Your goal: Reproduce the lines starting with the line containing "text В помещениях" and going on through the line containing "text Используемые спортивные", character for character and without changes.

Material for this task:
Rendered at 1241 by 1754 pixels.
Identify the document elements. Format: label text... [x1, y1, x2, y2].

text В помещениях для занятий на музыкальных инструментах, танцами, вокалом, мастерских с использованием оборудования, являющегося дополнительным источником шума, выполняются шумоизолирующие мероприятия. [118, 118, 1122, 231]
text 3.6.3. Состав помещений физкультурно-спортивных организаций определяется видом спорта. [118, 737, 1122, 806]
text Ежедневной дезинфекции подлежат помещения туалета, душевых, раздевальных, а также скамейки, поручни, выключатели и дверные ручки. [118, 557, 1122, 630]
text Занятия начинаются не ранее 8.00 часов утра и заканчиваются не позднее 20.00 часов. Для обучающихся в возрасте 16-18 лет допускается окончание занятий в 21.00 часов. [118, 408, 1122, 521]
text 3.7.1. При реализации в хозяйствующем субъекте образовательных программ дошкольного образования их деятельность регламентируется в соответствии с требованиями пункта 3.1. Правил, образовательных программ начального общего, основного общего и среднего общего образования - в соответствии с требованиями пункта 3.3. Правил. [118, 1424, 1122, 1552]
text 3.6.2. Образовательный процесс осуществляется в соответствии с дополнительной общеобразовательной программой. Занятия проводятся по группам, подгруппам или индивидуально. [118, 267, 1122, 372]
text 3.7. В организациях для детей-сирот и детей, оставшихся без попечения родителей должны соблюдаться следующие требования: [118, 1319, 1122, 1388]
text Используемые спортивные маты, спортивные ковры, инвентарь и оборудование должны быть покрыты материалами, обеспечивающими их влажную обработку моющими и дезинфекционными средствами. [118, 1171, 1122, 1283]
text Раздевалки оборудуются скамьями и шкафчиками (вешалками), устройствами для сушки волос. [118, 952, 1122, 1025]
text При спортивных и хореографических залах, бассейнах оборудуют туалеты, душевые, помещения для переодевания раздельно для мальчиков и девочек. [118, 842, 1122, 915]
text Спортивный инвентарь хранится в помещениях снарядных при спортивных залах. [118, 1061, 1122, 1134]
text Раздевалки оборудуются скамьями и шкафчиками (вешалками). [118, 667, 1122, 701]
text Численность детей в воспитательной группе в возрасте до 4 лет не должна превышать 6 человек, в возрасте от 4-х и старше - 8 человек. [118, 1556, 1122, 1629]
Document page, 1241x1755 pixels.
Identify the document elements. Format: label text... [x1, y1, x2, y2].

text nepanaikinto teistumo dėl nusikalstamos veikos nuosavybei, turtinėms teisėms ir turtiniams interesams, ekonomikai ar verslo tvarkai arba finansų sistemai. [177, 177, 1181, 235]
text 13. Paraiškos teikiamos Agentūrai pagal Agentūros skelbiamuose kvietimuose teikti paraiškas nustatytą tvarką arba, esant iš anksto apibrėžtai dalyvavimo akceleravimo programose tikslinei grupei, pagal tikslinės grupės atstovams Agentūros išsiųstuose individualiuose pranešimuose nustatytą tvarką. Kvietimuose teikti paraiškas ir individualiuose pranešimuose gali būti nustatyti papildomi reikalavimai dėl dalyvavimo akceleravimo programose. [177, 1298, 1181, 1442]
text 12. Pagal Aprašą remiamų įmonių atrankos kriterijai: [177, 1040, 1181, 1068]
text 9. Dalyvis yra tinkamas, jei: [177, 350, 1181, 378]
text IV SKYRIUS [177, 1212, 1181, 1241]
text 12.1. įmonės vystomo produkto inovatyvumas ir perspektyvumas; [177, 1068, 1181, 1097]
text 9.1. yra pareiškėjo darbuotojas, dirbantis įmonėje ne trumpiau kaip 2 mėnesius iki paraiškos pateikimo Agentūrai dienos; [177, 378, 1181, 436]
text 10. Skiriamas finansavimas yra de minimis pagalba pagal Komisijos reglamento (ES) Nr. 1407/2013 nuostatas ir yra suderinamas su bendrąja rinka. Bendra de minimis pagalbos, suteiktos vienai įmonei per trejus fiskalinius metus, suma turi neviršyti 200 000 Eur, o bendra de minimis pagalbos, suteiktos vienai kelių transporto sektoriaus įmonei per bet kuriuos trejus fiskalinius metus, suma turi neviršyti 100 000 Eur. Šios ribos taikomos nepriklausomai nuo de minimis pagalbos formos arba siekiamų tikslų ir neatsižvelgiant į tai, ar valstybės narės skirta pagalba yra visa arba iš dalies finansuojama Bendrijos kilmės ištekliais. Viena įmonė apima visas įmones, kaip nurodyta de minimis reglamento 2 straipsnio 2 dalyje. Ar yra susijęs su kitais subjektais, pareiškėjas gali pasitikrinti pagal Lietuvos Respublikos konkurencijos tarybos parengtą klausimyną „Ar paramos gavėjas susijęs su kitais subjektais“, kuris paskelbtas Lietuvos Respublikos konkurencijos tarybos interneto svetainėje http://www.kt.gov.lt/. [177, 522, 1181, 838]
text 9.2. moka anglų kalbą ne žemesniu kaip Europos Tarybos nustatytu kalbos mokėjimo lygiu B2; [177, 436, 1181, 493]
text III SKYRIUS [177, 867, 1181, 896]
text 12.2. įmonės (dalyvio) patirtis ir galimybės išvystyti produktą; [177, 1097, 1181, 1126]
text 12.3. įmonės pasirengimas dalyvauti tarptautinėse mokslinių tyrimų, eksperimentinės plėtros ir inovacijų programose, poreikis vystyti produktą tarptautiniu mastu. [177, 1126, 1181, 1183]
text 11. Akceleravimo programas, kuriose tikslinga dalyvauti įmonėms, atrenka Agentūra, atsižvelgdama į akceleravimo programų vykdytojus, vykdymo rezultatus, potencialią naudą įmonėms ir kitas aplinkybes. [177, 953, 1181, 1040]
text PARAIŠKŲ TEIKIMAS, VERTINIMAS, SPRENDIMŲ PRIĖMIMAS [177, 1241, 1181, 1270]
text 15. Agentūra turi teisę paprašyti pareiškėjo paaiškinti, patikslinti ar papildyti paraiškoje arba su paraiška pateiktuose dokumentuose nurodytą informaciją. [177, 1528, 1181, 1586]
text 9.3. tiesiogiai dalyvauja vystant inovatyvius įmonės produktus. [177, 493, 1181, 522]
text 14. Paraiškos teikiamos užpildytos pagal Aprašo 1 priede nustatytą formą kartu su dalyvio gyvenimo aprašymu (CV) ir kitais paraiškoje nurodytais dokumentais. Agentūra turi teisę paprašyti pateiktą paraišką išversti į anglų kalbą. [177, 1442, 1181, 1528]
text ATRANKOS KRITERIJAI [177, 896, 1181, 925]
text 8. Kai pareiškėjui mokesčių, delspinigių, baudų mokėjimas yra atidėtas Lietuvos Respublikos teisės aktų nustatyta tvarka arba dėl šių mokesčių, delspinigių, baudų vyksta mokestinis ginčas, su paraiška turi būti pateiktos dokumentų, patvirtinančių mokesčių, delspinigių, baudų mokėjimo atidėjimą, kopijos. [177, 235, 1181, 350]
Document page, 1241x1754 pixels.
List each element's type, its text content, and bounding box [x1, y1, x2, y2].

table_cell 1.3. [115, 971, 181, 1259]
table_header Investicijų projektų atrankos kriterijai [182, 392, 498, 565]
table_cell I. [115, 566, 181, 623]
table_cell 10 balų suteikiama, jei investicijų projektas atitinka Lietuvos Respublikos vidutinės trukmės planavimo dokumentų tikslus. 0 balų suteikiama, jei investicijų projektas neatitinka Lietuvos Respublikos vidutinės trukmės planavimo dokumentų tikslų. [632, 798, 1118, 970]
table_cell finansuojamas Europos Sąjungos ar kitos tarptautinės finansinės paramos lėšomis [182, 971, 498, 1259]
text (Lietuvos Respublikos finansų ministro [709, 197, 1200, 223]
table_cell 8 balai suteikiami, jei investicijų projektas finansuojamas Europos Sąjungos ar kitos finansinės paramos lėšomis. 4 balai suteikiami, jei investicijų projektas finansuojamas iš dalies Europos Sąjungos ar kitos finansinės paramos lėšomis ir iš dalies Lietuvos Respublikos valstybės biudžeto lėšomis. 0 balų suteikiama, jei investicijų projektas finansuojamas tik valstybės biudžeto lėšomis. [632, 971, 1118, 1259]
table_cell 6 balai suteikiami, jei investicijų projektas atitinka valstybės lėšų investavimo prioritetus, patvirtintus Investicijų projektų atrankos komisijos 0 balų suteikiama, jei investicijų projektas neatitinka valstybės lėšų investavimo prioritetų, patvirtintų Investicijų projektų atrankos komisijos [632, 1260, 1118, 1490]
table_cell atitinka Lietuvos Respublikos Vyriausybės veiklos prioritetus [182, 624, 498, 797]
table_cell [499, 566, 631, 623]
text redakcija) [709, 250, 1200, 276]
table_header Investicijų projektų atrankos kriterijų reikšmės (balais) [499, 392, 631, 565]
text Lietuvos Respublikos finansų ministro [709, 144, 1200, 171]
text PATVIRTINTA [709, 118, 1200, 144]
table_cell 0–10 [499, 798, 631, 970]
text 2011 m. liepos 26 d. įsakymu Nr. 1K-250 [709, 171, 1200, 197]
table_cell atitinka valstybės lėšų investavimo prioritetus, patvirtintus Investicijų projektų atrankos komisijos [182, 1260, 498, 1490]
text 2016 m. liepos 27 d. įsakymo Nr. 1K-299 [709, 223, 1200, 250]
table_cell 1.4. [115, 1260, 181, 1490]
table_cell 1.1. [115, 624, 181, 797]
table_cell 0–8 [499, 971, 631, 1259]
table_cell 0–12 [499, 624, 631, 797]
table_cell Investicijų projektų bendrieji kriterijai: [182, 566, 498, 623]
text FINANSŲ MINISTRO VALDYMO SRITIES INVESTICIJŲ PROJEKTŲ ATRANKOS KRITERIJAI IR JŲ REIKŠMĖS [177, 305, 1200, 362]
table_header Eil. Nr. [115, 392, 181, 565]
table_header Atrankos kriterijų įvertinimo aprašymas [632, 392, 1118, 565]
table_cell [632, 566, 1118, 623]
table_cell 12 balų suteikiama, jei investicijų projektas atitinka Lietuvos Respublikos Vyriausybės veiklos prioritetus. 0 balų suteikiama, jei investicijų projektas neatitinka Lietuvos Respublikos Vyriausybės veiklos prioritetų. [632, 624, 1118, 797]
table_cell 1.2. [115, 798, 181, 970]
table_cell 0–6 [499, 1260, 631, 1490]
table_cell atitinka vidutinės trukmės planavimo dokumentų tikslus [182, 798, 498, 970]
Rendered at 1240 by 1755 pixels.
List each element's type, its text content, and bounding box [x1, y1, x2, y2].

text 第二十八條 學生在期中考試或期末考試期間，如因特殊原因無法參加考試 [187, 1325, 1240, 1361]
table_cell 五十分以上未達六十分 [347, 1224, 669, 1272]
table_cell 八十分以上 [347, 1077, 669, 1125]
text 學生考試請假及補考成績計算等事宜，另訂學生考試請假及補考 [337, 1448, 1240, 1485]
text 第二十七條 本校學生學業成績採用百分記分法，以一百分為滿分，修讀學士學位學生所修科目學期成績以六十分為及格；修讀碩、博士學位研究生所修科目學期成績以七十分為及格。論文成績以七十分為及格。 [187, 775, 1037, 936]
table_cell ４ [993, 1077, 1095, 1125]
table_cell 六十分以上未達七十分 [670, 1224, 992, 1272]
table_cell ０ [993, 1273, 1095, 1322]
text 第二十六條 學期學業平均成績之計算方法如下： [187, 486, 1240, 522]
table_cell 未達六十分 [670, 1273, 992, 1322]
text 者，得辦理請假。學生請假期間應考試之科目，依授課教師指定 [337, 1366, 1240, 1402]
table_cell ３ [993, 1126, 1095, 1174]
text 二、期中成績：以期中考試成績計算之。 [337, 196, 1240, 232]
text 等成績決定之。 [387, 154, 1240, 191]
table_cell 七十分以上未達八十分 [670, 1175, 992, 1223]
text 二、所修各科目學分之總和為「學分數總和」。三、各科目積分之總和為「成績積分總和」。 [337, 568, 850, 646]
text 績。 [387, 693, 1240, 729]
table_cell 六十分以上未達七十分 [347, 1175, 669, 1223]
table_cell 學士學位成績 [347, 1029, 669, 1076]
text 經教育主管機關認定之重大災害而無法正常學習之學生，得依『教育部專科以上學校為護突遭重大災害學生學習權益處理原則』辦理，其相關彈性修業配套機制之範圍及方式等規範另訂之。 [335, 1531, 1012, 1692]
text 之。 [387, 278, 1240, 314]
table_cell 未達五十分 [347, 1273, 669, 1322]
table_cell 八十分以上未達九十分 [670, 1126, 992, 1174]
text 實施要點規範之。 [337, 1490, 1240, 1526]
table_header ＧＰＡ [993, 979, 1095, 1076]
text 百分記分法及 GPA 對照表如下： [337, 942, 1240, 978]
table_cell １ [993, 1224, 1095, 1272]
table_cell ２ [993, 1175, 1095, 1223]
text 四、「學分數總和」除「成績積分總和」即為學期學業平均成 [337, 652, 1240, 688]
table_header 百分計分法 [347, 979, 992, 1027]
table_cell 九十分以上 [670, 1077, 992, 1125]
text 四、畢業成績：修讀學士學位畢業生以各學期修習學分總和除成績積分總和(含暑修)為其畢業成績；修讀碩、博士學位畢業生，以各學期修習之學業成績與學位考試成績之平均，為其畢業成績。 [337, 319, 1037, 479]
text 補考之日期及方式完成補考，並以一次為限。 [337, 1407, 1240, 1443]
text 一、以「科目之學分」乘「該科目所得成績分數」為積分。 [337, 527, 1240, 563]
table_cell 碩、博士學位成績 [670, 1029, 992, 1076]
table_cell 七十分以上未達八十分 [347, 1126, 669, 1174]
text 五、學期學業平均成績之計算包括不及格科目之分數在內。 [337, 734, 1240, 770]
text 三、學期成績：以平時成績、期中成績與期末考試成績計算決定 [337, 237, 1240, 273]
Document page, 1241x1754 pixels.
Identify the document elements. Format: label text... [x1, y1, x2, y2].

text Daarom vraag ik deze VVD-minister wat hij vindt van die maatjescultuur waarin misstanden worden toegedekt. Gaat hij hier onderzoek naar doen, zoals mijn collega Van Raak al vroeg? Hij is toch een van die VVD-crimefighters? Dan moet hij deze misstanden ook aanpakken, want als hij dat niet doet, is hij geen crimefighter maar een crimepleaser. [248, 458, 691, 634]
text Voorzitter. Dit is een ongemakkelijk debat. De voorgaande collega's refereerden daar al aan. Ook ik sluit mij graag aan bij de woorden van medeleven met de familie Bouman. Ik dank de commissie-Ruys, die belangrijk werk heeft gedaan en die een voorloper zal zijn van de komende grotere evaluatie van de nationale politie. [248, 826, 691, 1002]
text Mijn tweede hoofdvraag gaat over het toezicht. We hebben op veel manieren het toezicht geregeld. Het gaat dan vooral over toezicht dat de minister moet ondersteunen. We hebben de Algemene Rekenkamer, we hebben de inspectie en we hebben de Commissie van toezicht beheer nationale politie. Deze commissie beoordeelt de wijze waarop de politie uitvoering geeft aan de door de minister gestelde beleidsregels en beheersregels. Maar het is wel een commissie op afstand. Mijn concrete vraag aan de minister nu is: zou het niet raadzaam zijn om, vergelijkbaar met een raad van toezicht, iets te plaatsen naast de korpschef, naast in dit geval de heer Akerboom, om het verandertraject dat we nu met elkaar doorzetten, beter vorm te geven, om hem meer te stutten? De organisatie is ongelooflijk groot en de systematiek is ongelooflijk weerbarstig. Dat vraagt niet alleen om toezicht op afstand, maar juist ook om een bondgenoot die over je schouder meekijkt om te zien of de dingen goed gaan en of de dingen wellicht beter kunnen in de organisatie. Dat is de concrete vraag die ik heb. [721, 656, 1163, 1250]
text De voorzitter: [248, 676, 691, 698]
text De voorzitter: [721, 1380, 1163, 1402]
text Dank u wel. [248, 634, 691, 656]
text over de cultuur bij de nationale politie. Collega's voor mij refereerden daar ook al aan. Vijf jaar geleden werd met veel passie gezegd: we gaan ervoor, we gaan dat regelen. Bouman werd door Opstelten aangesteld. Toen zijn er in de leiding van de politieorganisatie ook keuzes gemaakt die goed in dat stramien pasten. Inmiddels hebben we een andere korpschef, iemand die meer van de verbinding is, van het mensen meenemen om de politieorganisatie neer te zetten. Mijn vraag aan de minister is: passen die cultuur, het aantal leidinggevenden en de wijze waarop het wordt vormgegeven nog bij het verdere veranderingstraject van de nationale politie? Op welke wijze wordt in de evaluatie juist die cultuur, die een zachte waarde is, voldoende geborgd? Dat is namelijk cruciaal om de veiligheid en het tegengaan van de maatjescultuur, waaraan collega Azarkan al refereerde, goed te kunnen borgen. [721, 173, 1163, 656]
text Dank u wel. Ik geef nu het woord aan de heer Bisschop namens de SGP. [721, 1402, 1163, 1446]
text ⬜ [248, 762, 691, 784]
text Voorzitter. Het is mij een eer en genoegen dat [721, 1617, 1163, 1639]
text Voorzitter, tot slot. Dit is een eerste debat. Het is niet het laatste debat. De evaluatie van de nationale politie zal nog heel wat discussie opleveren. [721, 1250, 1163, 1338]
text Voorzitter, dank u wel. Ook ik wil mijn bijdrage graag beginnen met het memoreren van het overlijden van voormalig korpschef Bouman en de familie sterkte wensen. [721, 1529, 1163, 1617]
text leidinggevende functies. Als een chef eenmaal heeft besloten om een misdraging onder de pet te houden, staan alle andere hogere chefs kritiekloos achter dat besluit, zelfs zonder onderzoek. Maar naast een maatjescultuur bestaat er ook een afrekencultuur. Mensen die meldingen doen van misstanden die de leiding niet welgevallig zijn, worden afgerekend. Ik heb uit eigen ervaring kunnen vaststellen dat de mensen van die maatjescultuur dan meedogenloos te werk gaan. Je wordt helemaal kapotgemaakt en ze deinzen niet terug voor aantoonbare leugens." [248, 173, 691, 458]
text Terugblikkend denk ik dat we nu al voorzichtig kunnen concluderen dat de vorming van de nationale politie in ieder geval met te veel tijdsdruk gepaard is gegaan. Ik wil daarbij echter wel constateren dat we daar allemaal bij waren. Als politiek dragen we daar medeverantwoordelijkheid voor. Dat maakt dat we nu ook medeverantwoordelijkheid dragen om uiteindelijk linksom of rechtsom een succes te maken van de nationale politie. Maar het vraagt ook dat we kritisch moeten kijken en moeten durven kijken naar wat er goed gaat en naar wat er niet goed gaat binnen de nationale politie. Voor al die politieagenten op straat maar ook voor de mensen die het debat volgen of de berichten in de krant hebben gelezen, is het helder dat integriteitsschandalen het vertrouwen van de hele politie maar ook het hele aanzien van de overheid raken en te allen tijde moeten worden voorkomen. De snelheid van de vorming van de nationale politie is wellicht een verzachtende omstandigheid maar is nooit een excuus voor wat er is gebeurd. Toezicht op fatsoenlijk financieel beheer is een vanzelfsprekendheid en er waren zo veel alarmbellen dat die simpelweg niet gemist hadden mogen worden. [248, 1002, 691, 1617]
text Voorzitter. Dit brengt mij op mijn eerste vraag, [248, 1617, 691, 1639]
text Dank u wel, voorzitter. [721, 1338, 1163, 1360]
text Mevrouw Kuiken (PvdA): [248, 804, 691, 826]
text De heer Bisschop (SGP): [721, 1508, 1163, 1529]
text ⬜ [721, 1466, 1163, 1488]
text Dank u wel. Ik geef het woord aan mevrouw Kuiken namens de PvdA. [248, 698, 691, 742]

Finished answer:
text В помещениях для занятий на музыкальных инструментах, танцами, вокалом, мастерских с использованием оборудования, являющегося дополнительным источником шума, выполняются шумоизолирующие мероприятия. [118, 118, 1122, 231]
text 3.6.3. Состав помещений физкультурно-спортивных организаций определяется видом спорта. [118, 737, 1122, 806]
text Ежедневной дезинфекции подлежат помещения туалета, душевых, раздевальных, а также скамейки, поручни, выключатели и дверные ручки. [118, 557, 1122, 630]
text Занятия начинаются не ранее 8.00 часов утра и заканчиваются не позднее 20.00 часов. Для обучающихся в возрасте 16-18 лет допускается окончание занятий в 21.00 часов. [118, 408, 1122, 521]
text 3.7.1. При реализации в хозяйствующем субъекте образовательных программ дошкольного образования их деятельность регламентируется в соответствии с требованиями пункта 3.1. Правил, образовательных программ начального общего, основного общего и среднего общего образования - в соответствии с требованиями пункта 3.3. Правил. [118, 1424, 1122, 1552]
text 3.6.2. Образовательный процесс осуществляется в соответствии с дополнительной общеобразовательной программой. Занятия проводятся по группам, подгруппам или индивидуально. [118, 267, 1122, 372]
text 3.7. В организациях для детей-сирот и детей, оставшихся без попечения родителей должны соблюдаться следующие требования: [118, 1319, 1122, 1388]
text Используемые спортивные маты, спортивные ковры, инвентарь и оборудование должны быть покрыты материалами, обеспечивающими их влажную обработку моющими и дезинфекционными средствами. [118, 1171, 1122, 1283]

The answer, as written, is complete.